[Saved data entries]
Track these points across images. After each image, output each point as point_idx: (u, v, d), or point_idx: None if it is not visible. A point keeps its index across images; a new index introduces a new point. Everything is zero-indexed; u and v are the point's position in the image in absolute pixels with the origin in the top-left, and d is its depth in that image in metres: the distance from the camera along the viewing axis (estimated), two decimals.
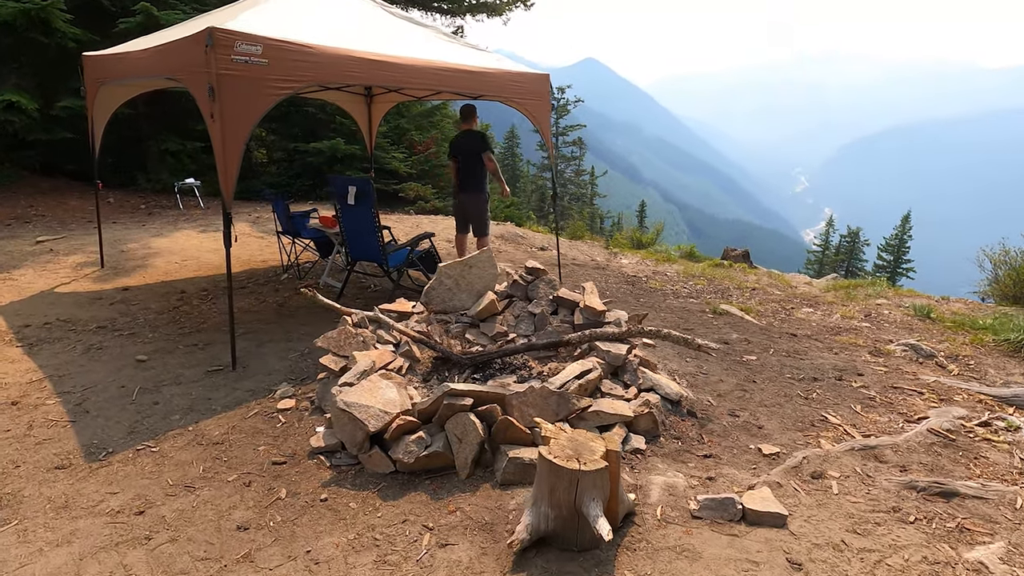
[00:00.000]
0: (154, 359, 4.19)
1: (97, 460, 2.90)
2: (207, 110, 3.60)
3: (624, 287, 6.95)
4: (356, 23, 4.99)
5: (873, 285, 8.45)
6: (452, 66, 4.98)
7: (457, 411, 2.69)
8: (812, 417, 3.45)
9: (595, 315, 3.70)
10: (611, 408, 2.95)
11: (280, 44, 3.76)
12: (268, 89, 3.76)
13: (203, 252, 7.24)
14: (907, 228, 34.70)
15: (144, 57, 4.48)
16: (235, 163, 3.68)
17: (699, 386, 3.82)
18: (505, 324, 4.02)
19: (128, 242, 7.45)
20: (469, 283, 4.10)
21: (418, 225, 10.13)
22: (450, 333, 3.96)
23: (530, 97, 5.75)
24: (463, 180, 6.01)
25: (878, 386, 4.01)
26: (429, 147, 13.00)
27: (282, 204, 6.21)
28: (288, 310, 5.34)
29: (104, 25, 9.39)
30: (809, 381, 4.06)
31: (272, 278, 6.37)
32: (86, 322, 4.89)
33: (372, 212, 4.88)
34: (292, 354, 4.28)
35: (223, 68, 3.52)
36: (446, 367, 3.70)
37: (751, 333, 5.18)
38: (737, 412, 3.45)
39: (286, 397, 3.54)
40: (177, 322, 4.98)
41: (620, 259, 9.41)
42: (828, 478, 2.66)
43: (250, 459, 2.90)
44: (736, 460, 2.90)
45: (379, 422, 2.69)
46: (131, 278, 6.13)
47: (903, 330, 5.56)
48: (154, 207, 9.92)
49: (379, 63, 4.37)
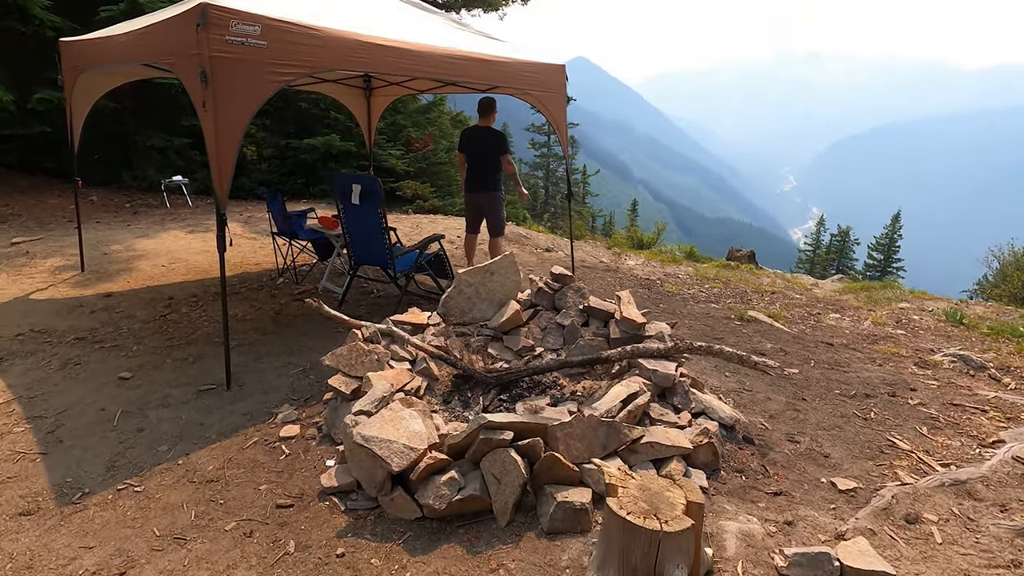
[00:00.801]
0: (139, 376, 3.76)
1: (71, 503, 2.48)
2: (198, 98, 3.18)
3: (640, 291, 6.59)
4: (360, 6, 4.58)
5: (890, 288, 8.17)
6: (466, 54, 4.58)
7: (495, 447, 2.31)
8: (878, 442, 3.11)
9: (634, 328, 3.33)
10: (666, 438, 2.58)
11: (281, 25, 3.34)
12: (267, 75, 3.35)
13: (192, 254, 6.78)
14: (897, 228, 34.82)
15: (127, 41, 4.04)
16: (230, 158, 3.26)
17: (747, 405, 3.47)
18: (531, 337, 3.64)
19: (111, 243, 6.98)
20: (490, 291, 3.72)
21: (418, 225, 9.71)
22: (470, 347, 3.57)
23: (545, 89, 5.37)
24: (478, 179, 5.62)
25: (936, 403, 3.69)
26: (427, 144, 12.57)
27: (278, 203, 5.77)
28: (286, 318, 4.92)
29: (85, 13, 8.86)
30: (861, 398, 3.72)
31: (267, 282, 5.94)
32: (63, 333, 4.44)
33: (379, 213, 4.48)
34: (293, 370, 3.87)
35: (217, 50, 3.11)
36: (467, 385, 3.32)
37: (785, 342, 4.84)
38: (796, 437, 3.09)
39: (289, 422, 3.13)
40: (164, 332, 4.54)
41: (626, 260, 9.05)
42: (925, 522, 2.31)
43: (251, 501, 2.50)
44: (810, 498, 2.54)
45: (404, 460, 2.30)
46: (114, 283, 5.67)
47: (940, 338, 5.26)
48: (139, 206, 9.41)
49: (389, 49, 3.96)
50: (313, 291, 5.63)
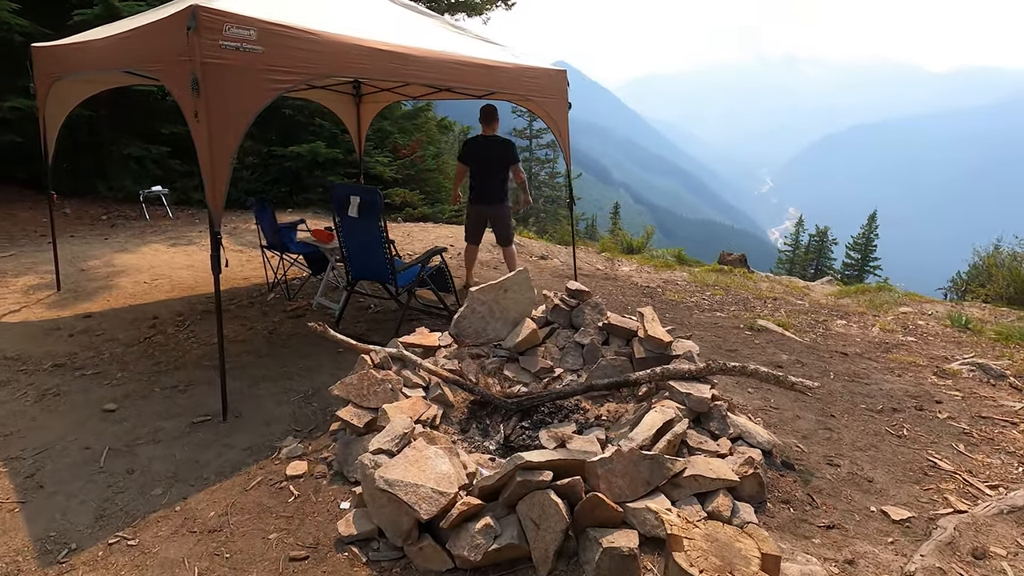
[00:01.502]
0: (125, 407, 3.48)
1: (56, 563, 2.22)
2: (189, 108, 2.93)
3: (643, 300, 6.44)
4: (355, 8, 4.36)
5: (886, 290, 8.16)
6: (469, 59, 4.39)
7: (533, 489, 2.11)
8: (918, 462, 2.98)
9: (660, 347, 3.16)
10: (710, 470, 2.40)
11: (279, 29, 3.11)
12: (264, 82, 3.11)
13: (175, 269, 6.46)
14: (873, 227, 35.44)
15: (107, 46, 3.77)
16: (224, 172, 3.02)
17: (777, 425, 3.32)
18: (548, 357, 3.45)
19: (88, 259, 6.62)
20: (504, 309, 3.52)
21: (409, 233, 9.47)
22: (486, 370, 3.37)
23: (547, 95, 5.20)
24: (485, 189, 5.43)
25: (965, 417, 3.58)
26: (414, 150, 12.32)
27: (268, 214, 5.49)
28: (281, 338, 4.65)
29: (57, 17, 8.47)
30: (889, 413, 3.60)
31: (257, 298, 5.66)
32: (40, 360, 4.13)
33: (379, 226, 4.24)
34: (293, 396, 3.62)
35: (210, 56, 2.87)
36: (485, 412, 3.12)
37: (799, 353, 4.72)
38: (834, 459, 2.95)
39: (295, 458, 2.89)
40: (151, 357, 4.25)
41: (621, 267, 8.91)
42: (994, 557, 2.17)
43: (260, 553, 2.26)
44: (865, 530, 2.38)
45: (433, 506, 2.09)
46: (93, 302, 5.34)
47: (951, 344, 5.19)
48: (117, 217, 9.01)
49: (391, 54, 3.75)
50: (307, 307, 5.38)
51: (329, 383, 3.82)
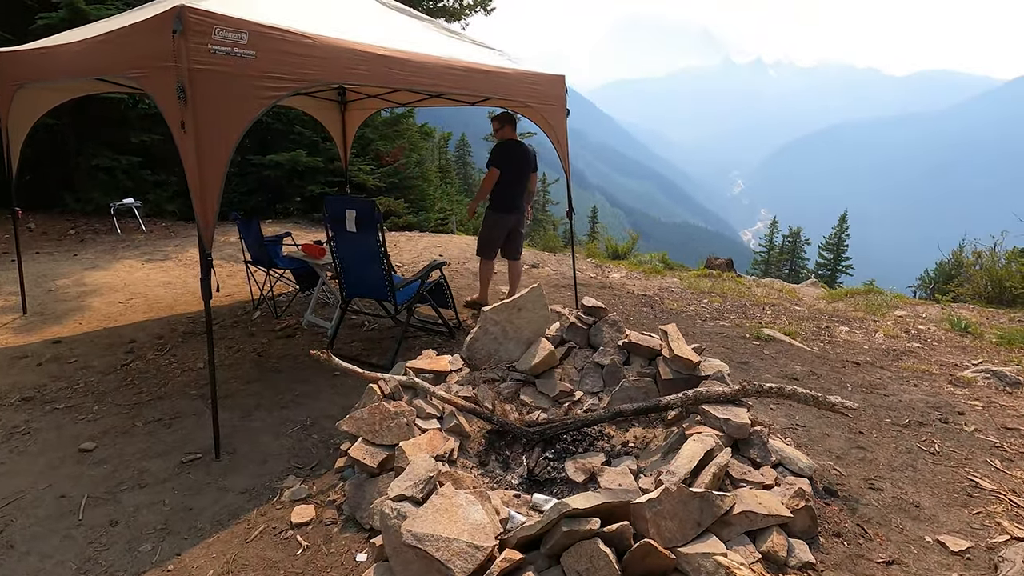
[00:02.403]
0: (104, 446, 3.17)
1: None
2: (175, 118, 2.66)
3: (643, 309, 6.29)
4: (346, 11, 4.13)
5: (876, 293, 8.17)
6: (466, 64, 4.19)
7: (579, 539, 1.91)
8: (959, 481, 2.85)
9: (688, 367, 2.98)
10: (759, 505, 2.23)
11: (273, 32, 2.87)
12: (257, 90, 2.86)
13: (151, 287, 6.09)
14: (844, 228, 36.17)
15: (80, 51, 3.46)
16: (216, 188, 2.75)
17: (807, 445, 3.17)
18: (567, 379, 3.25)
19: (57, 278, 6.21)
20: (518, 329, 3.31)
21: (396, 244, 9.20)
22: (501, 395, 3.15)
23: (546, 102, 5.01)
24: (516, 197, 5.20)
25: (992, 429, 3.48)
26: (397, 158, 12.05)
27: (253, 228, 5.18)
28: (271, 361, 4.36)
29: (19, 21, 8.04)
30: (916, 427, 3.49)
31: (242, 317, 5.35)
32: (6, 392, 3.78)
33: (377, 240, 4.00)
34: (291, 427, 3.35)
35: (198, 61, 2.61)
36: (503, 441, 2.91)
37: (812, 364, 4.61)
38: (875, 482, 2.80)
39: (299, 501, 2.63)
40: (130, 386, 3.93)
41: (612, 274, 8.76)
42: None
43: None
44: (926, 565, 2.23)
45: (470, 563, 1.86)
46: (64, 326, 4.97)
47: (956, 349, 5.15)
48: (86, 232, 8.55)
49: (389, 59, 3.53)
50: (296, 325, 5.09)
51: (329, 410, 3.59)
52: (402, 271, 7.35)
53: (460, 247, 9.18)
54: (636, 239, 15.74)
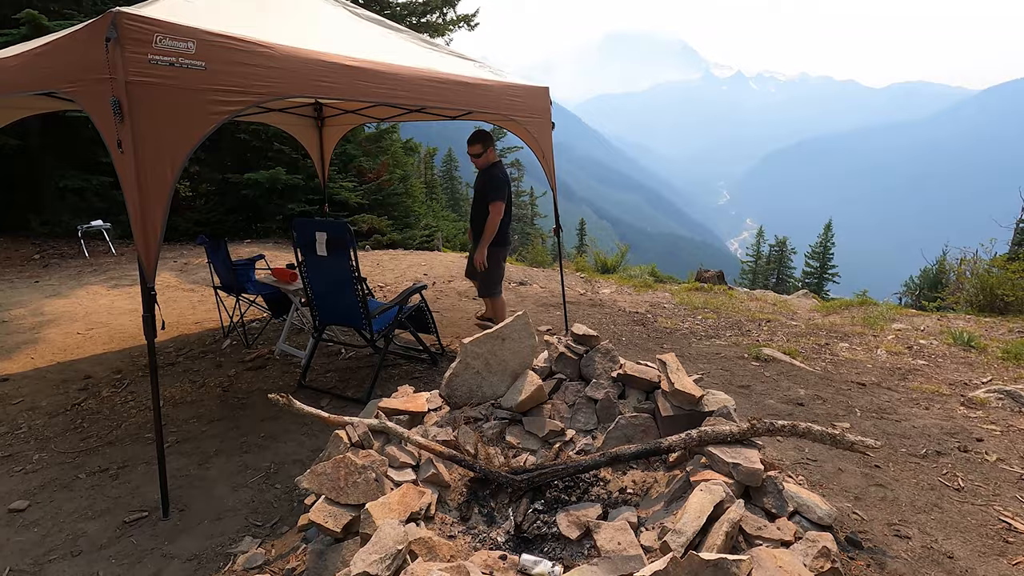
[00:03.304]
0: (39, 504, 2.82)
1: None
2: (111, 137, 2.37)
3: (635, 328, 6.03)
4: (313, 21, 3.87)
5: (870, 304, 8.00)
6: (445, 76, 3.93)
7: None
8: (991, 524, 2.59)
9: (690, 403, 2.70)
10: (780, 569, 1.94)
11: (225, 41, 2.59)
12: (206, 104, 2.57)
13: (115, 315, 5.73)
14: (830, 236, 36.41)
15: (17, 66, 3.16)
16: (158, 214, 2.45)
17: (820, 483, 2.90)
18: (557, 416, 2.96)
19: (12, 307, 5.83)
20: (502, 361, 3.02)
21: (379, 263, 8.89)
22: (485, 437, 2.85)
23: (532, 114, 4.77)
24: (507, 225, 4.88)
25: (1015, 457, 3.23)
26: (380, 174, 11.78)
27: (222, 251, 4.86)
28: (237, 396, 4.03)
29: None
30: (934, 457, 3.23)
31: (211, 346, 5.01)
32: None
33: (350, 265, 3.71)
34: (252, 476, 3.02)
35: (136, 73, 2.32)
36: (487, 491, 2.60)
37: (815, 386, 4.36)
38: (901, 529, 2.53)
39: (254, 569, 2.30)
40: (78, 429, 3.58)
41: (602, 289, 8.51)
42: None
43: None
44: None
45: None
46: (13, 360, 4.61)
47: (962, 366, 4.93)
48: (52, 256, 8.15)
49: (359, 71, 3.26)
50: (268, 355, 4.76)
51: (297, 453, 3.27)
52: (384, 292, 7.04)
53: (446, 265, 8.90)
54: (625, 251, 15.54)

| Exercise directions |
Please transcribe exactly the part of the records that opens with the line containing "44: (736, 460, 2.90)" and closes with the line containing "50: (313, 291, 5.63)", both ends included, and leave out the pictures.

| Solution below |
44: (736, 460, 2.90)
45: (379, 422, 2.69)
46: (131, 278, 6.13)
47: (903, 330, 5.56)
48: (154, 207, 9.92)
49: (379, 63, 4.37)
[00:00.801]
0: (139, 376, 3.76)
1: (71, 503, 2.48)
2: (198, 98, 3.18)
3: (640, 291, 6.59)
4: (360, 6, 4.58)
5: (890, 288, 8.17)
6: (466, 54, 4.58)
7: (495, 447, 2.31)
8: (878, 442, 3.11)
9: (634, 328, 3.33)
10: (666, 438, 2.58)
11: (281, 25, 3.34)
12: (267, 75, 3.35)
13: (192, 254, 6.78)
14: (897, 228, 34.82)
15: (127, 41, 4.04)
16: (230, 158, 3.26)
17: (747, 405, 3.47)
18: (531, 337, 3.64)
19: (111, 243, 6.98)
20: (490, 291, 3.72)
21: (418, 225, 9.71)
22: (470, 347, 3.57)
23: (545, 89, 5.37)
24: (478, 179, 5.62)
25: (936, 403, 3.69)
26: (427, 144, 12.57)
27: (278, 203, 5.77)
28: (286, 318, 4.92)
29: (85, 13, 8.86)
30: (861, 398, 3.72)
31: (267, 282, 5.94)
32: (63, 333, 4.44)
33: (379, 213, 4.48)
34: (293, 370, 3.87)
35: (217, 50, 3.11)
36: (467, 385, 3.32)
37: (785, 342, 4.84)
38: (796, 437, 3.09)
39: (289, 422, 3.13)
40: (164, 332, 4.54)
41: (626, 260, 9.05)
42: (925, 522, 2.31)
43: (251, 501, 2.50)
44: (810, 498, 2.54)
45: (404, 460, 2.30)
46: (114, 283, 5.67)
47: (940, 338, 5.26)
48: (139, 206, 9.41)
49: (389, 49, 3.96)
50: (313, 291, 5.63)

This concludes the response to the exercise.